二人は戯れるのを止めて、身支度を始めた。今日の出仕は宮中の曹司からなので、五条の自宅から来るのに比べれば時間は掛からないが、日の昇らぬうちから、出仕するのが常である。名残惜しい気持ちを抑えつつ、身支度を調える。
「……今宵の思い出に」
そう願って後朝の代わりに、下着を交換した。彼の下着は、たきしめた黒方の香が、色濃く残っている。名を、聞きたかったが、彼は、詮索を好まないようだった。一夜の夢ということなのだろう。お互い、そのまま、内裏ですれ違ったとしても、気づかぬままに忘れていく類いの……。

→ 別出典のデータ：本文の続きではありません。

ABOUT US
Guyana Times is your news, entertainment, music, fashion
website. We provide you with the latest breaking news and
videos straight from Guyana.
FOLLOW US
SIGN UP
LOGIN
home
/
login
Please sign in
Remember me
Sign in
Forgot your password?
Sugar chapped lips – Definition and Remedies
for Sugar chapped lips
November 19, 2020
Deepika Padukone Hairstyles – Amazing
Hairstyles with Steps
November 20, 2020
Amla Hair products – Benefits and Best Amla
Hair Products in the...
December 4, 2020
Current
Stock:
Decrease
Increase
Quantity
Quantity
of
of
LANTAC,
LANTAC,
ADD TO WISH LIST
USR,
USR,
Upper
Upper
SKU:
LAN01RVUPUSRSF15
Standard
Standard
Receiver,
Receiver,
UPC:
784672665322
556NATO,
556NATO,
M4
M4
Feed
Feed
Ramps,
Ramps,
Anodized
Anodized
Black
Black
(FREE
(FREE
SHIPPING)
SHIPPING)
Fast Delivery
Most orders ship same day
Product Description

曹司へ戻ると、父親が朝帰りの中将を軽く睨みつけ、「出仕の支度を早くしなさい」と苛立ったように告げてから、早々に出仕していった。
「若様、どちらでお過ごし遊ばされまして?」
「本当に、装束も泥だらけ……。はあ、これでは出仕出来ませぬゆえ」
「替えの装束を急いでお出しして……。こうと解っておりましたら、香をたきしめてお待ちしておりましたものを」
「ああ、それでは、下着だけは、こちらを」
昨夜の彼と交換した下着を内に着込むと、黒方の薫りに包まれる。沈香、丁字、白檀、麝香などを合わせたのが黒方だが、家に依って、調合は異なる。この香は、大分、丁字が強いように思える。そして、香は、身に纏うものによっても、薫りを変える。身体の匂いや、そのものの温度によっても変わるのだ。

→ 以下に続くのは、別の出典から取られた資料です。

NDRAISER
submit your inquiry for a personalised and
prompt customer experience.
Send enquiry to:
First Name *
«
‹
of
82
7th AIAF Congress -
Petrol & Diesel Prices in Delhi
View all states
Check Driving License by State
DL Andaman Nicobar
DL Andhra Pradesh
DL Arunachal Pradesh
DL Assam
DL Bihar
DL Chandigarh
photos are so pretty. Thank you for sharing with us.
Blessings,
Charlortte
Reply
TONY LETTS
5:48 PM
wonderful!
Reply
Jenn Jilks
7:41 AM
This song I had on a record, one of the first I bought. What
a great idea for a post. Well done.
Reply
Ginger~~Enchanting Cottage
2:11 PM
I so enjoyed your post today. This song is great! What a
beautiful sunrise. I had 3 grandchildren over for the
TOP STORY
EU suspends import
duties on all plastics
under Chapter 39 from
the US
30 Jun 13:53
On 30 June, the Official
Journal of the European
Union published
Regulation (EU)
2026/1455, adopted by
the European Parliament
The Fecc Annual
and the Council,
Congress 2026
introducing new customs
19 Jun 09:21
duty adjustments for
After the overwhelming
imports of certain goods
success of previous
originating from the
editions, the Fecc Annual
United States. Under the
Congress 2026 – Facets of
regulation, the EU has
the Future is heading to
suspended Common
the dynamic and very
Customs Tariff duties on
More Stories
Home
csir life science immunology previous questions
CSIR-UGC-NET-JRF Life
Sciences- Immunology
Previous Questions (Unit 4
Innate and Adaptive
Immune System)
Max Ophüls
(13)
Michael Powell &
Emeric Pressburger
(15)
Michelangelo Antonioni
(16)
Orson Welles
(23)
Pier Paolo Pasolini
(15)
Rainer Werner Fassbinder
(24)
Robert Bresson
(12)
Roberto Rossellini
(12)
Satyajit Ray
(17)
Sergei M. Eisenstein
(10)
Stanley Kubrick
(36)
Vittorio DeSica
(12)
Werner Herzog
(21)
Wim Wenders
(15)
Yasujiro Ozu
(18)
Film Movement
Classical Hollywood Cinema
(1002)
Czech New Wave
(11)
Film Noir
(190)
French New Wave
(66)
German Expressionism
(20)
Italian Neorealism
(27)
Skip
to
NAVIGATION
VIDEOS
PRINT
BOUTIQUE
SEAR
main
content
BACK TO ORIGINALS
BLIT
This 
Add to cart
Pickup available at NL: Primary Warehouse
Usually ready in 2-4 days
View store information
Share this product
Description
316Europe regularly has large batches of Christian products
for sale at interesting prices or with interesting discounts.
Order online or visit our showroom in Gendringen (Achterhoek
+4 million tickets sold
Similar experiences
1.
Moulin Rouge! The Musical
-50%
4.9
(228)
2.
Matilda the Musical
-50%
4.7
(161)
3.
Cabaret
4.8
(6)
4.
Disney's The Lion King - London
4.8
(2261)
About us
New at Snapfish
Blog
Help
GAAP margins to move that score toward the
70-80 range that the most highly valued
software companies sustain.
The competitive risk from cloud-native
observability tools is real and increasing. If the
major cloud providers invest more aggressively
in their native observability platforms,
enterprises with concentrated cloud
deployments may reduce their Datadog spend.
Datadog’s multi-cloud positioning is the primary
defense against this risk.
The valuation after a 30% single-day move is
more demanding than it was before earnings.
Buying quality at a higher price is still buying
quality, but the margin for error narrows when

曹司の女房たちに身支度を調えて貰ってから、中将は急いで出仕した。昨日から続く犬の産穢のために、出仕するものは少ない。今参内しているのは、曹司を持つものと、その子息だった。犬は、廊下の下でお産をしたため、その上を通ることが出来なくなったのだった。その為、中将のように自宅までの帰り道を塞がれたものが多数いる。
「昨日は、関白殿下も曹司で過ごされたとか」
「忙しいころであれば、曹司に十日も閉じこもる方であれば、なんぞ、不思議なこともあるまい」
関白、と言う言葉を聞いて、中将は、少々気鬱になった。中将の家と、関白の家は、折り合いが悪い。そのせいで、関白は、中将の家のものたちを重用することはなかった。

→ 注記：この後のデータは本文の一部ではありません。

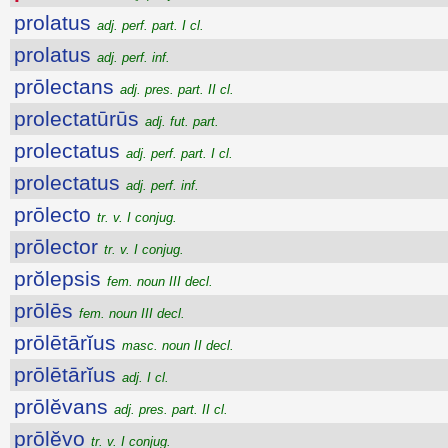
prolatus
adj. perf. part. I cl.
prolatus
adj. perf. inf.
prōlectans
adj. pres. part. II cl.
prolectatūrūs
adj. fut. part.
prolectatus
adj. perf. part. I cl.
prolectatus
adj. perf. inf.
prōlecto
tr. v. I conjug.
prōlector
tr. v. I conjug.
prŏlepsis
fem. noun III decl.
prōlēs
fem. noun III decl.
prōlētārĭus
masc. noun II decl.
prōlētārĭus
adj. I cl.
prōlĕvans
adj. pres. part. II cl.
prōlĕvo
tr. v. I conjug.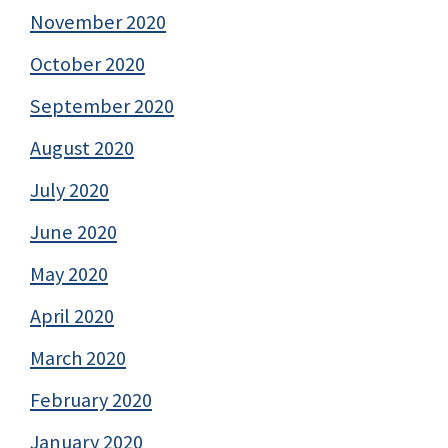
November 2020
October 2020
September 2020
August 2020
July 2020
June 2020
May 2020
April 2020
March 2020
February 2020
January 2020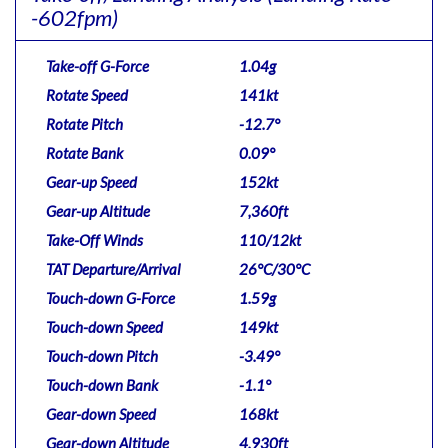
-602fpm)
Take-off G-Force
1.04g
Rotate Speed
141kt
Rotate Pitch
-12.7°
Rotate Bank
0.09°
Gear-up Speed
152kt
Gear-up Altitude
7,360ft
Take-Off Winds
110/12kt
TAT Departure/Arrival
26°C/30°C
Touch-down G-Force
1.59g
Touch-down Speed
149kt
Touch-down Pitch
-3.49°
Touch-down Bank
-1.1°
Gear-down Speed
168kt
Gear-down Altitude
4,930ft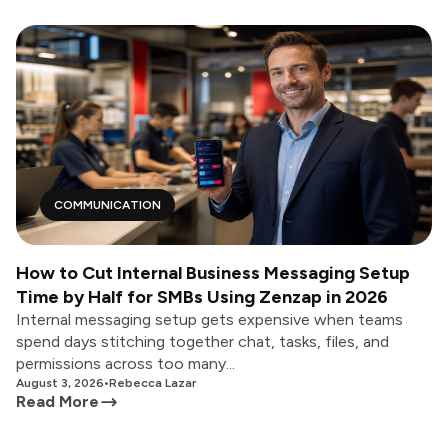
COMMUNICATION
How to Cut Internal Business Messaging Setup
Time by Half for SMBs Using Zenzap in 2026
Internal messaging setup gets expensive when teams
spend days stitching together chat, tasks, files, and
permissions across too many...
August 3, 2026
•
Rebecca Lazar
Read More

中将より三歳年上の、二十八歳とは聞いている。年若い関白だが、年若い帝のお側に仕えるには、良いのだろう。
「関白殿下がお出ましになったぞ」
誰かが鋭く声を上げる。その瞬間に、ざわざわとしていた殿舎の中が、すっ、と静まった。やがて、関白殿下が、お出ましになる。束帯の、裾を長々と引く音が聞こえた。
中将は、この場で末席に座っている。関白殿下が中将の真横を通っていったとき、沈香や白檀、麝香の薫りに、ひときわ丁字の香りが立って聞こえた。
(あ)
昨夜の薫りに間違いない。装束の下に着込んだ、下着の薫りと同じだ。顔を上げた。関白と目が合った。切れ長の瞳が、少し、伏せられる。まつげが、瞳に影を落とした。唇は、紅を引いているのだろう。妖しいほどに赤かった。
関白は、中将を見ていた。互いの視線が絡む。
また、明らかならず暗からず朧朧とした月の下ならば、あの松原で会うことが出来るだろうか。
中将は、ぼんやりと思いながら、関白をじっと見つめる。
淡く、関白は笑んだような気がした。